Let's cut to the chase: Any reasonably educated, thoughtful reader of the Old Testament, or Torah -- every word, not just takeout stories -- will pull up shocked at the gratuitous, gleeful gorefests.
That's what happened when Slate editor David Plotz sat down with it, not as a scholar, cleric or mystic, but simply as a curious, respectful reader. The result, "Good Book: The Bizarre, Hilarious, Disturbing, Marvelous and Inspiring Things I Learned When I Read Every Single Word of the Bible," is often very funny, but at heart it's a melancholy book.
Plotz, a secular Jew who went to both Hebrew school and an Episcopalian high school, knew the stories of Old Testament heroes such as Daniel and Esther. But he was horrified to find that their triumphs, like those of many other central figures, trigger bloodbaths in which the Israelites kill innocents with no reason, no mercy and no punishment by God, who often eggs them on.
The Torah is also awash in wisdom and beauty, and Plotz rejoices at that. And reading it helped him to understand how Jews have endured as a people through the centuries while other biblical tribes are long gone -- because their stories and laws, as well as their history since, have bound them together and set them apart.
Plotz is well aware that biblical complexities and contradictions have kept scholars, Talmudic and Christian, busy for centuries, and that he's no scholar. And he knows better than to project modern values on ancient peoples.
But story after story of unprovoked murder, some of it genocidal, unleashed by the Israelites and/or their God, rattles him.
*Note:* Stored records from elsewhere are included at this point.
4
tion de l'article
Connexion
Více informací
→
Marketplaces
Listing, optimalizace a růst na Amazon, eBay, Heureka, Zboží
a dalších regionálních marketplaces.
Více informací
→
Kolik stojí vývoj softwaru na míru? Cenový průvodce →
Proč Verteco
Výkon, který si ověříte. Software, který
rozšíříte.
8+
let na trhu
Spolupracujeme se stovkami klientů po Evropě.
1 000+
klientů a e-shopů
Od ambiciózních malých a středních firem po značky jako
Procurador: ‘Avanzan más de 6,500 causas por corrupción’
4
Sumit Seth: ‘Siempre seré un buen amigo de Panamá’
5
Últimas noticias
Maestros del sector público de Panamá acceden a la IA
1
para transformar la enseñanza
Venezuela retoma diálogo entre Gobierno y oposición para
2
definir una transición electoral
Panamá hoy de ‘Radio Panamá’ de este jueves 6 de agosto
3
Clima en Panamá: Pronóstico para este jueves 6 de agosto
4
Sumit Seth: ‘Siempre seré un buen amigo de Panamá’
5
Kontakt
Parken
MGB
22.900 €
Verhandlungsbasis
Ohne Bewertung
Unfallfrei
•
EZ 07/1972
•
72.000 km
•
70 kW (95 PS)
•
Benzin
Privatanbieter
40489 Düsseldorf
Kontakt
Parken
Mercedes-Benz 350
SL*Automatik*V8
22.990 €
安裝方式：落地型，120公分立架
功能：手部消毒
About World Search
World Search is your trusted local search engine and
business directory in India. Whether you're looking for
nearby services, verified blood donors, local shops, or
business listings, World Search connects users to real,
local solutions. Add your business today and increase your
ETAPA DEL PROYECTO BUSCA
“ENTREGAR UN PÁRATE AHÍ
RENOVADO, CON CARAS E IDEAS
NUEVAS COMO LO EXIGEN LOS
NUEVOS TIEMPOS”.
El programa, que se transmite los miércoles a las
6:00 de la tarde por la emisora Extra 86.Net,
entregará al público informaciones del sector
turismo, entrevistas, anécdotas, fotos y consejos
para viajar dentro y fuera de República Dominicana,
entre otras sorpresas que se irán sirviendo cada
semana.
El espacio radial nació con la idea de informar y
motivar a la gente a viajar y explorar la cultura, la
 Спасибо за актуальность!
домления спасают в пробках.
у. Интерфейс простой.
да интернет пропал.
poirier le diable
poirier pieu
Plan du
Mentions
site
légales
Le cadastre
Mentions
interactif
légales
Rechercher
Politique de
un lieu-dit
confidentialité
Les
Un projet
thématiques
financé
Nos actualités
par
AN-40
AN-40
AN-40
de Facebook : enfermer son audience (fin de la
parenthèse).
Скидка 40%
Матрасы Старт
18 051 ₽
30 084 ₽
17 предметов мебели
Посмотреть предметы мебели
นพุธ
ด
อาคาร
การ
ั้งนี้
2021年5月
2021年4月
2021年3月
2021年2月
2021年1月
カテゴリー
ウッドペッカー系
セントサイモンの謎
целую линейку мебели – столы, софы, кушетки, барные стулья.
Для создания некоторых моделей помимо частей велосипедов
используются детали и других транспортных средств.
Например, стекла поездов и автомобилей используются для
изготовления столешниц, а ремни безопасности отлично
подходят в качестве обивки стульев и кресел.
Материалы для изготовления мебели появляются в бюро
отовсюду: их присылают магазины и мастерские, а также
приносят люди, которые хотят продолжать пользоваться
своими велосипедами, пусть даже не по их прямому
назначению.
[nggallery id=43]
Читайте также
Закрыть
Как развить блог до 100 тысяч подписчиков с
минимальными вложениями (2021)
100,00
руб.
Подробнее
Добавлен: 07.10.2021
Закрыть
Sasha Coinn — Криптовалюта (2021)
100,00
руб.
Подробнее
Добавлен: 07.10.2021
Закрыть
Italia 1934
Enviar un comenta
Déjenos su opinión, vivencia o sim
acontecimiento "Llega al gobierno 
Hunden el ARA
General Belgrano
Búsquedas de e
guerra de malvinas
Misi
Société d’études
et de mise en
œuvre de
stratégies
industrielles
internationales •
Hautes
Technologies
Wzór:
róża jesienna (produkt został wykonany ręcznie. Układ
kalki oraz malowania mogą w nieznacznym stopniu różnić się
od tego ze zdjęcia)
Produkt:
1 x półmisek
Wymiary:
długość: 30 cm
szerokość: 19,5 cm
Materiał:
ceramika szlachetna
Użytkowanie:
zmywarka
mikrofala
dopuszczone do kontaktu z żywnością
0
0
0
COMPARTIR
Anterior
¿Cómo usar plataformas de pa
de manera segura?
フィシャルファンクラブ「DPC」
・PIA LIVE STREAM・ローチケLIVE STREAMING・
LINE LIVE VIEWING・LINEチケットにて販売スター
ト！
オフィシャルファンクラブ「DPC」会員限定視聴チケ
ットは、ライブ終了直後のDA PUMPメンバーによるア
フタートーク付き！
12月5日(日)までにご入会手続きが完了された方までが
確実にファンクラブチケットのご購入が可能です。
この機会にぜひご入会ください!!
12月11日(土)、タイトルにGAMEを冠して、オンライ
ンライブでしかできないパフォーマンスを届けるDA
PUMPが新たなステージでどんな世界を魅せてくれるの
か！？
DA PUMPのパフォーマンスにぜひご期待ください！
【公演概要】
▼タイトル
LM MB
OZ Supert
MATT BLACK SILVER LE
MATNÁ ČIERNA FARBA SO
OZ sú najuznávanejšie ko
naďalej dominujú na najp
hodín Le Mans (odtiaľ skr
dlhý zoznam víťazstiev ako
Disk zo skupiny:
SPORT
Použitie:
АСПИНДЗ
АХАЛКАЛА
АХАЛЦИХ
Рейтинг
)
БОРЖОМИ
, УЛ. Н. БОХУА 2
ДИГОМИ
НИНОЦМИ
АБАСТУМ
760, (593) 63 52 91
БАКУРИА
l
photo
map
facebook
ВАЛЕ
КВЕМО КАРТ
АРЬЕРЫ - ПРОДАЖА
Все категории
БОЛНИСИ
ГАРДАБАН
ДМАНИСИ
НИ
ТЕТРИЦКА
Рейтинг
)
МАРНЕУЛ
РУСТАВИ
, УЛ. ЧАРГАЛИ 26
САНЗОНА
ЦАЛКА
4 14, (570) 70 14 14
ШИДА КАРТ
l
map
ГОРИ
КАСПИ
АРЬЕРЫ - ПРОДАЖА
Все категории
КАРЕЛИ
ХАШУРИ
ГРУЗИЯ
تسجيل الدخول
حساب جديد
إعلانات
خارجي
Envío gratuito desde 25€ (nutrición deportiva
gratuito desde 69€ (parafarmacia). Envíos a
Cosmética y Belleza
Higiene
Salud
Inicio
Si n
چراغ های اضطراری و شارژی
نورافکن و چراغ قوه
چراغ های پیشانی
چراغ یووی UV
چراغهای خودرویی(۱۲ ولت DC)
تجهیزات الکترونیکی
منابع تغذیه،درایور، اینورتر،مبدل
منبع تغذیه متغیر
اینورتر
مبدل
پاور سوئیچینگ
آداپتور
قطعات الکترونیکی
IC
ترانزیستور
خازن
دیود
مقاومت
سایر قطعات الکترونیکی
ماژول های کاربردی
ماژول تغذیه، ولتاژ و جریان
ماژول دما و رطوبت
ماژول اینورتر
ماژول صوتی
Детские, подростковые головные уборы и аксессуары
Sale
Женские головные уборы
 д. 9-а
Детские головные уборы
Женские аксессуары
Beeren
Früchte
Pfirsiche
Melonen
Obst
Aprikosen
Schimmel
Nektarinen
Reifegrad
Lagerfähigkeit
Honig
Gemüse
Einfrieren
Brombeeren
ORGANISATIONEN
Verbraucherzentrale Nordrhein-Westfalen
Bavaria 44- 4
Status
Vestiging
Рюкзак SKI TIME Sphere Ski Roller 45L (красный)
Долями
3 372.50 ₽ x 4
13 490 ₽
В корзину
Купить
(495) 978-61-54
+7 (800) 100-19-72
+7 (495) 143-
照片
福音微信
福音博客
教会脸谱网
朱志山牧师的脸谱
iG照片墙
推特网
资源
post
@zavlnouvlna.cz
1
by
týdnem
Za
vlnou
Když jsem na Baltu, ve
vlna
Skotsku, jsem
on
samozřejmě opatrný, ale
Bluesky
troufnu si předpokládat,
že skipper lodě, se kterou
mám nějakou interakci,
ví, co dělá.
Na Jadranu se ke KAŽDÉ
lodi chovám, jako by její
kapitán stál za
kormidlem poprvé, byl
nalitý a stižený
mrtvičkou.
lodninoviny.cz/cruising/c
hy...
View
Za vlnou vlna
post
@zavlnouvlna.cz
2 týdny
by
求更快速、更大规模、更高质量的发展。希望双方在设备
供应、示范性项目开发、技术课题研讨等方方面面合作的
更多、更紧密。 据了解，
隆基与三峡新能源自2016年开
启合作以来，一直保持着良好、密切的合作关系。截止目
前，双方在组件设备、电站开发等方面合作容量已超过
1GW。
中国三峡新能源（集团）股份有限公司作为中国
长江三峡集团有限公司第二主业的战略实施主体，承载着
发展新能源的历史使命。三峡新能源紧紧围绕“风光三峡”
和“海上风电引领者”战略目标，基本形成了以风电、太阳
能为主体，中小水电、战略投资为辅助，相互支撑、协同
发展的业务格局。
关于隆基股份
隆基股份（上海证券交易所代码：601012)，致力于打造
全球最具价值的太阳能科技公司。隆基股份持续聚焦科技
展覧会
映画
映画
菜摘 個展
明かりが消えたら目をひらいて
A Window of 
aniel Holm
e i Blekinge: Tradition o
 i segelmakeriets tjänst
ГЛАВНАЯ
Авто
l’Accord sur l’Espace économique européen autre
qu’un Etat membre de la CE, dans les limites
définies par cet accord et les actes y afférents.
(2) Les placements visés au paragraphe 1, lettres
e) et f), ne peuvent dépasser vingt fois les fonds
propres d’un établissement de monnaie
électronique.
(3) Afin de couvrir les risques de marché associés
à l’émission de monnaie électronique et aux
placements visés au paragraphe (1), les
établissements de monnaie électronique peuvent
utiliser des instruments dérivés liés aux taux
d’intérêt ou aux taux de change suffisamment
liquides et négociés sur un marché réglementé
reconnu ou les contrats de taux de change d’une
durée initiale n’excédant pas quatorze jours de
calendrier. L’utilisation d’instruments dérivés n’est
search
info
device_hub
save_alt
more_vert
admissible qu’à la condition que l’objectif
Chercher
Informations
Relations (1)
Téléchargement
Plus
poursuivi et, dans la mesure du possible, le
And common explanations -- it's just a story, or God is wrathful; deal with it, or "become a Christian" if you want a more merciful God (lots to say about that one, but no room here) -- don't wash for him.
"The principal task of priests and rabbis has been cleaning up the Bible, taking complicated stories and bringing order to them," he writes. "But it is an artificial order, with a much neater morality than we find in the real book. ... Some of the heroes are intolerable; some of the villains are admirable, and God himself is often unreasonable. This messy Bible is truer to our actual world -- where the good do evil and the evil do good, where people suffer for no reason -- than the idealized Bible is. ... That's why we should read [it] for ourselves, to confront the complexity that the idealized Bible avoids."
But in doing so, Plotz found himself deeply sobered. Ultimately, this is a heartbreaking book, despite its humor (for example, Plotz dryly notes that when Noah made landfall with Earth's precious few surviving creatures, he sacrificed an animal) and joy in the less bloody books (like Ruth). And it's priceless for those of all traditions who see value in posing unanswerable questions to each other, and to God himself.
Pamela Miller is a night news editor and former religion writer at the Star Tribune.